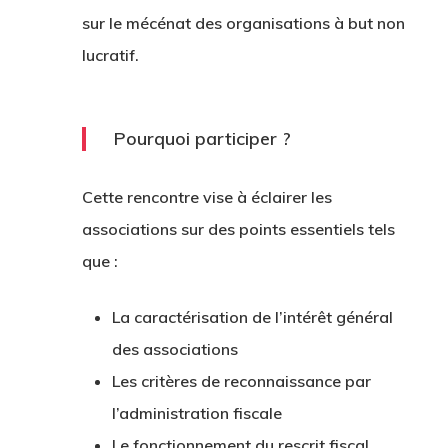
sur le mécénat des organisations à but non
lucratif.
Pourquoi participer ?
Cette rencontre vise à éclairer les
associations sur des points essentiels tels
que :
La caractérisation de l’intérêt général
des associations
Les critères de reconnaissance par
l’administration fiscale
Le fonctionnement du rescrit fiscal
========================
- **Aim of the task**: Copy the text from the rows above word for word, without the pictures.

- **Result**:
sur le mécénat des organisations à but non
lucratif.
Pourquoi participer ?
Cette rencontre vise à éclairer les
associations sur des points essentiels tels
que :
La caractérisation de l’intérêt général
des associations
Les critères de reconnaissance par
l’administration fiscale
Le fonctionnement du rescrit fiscal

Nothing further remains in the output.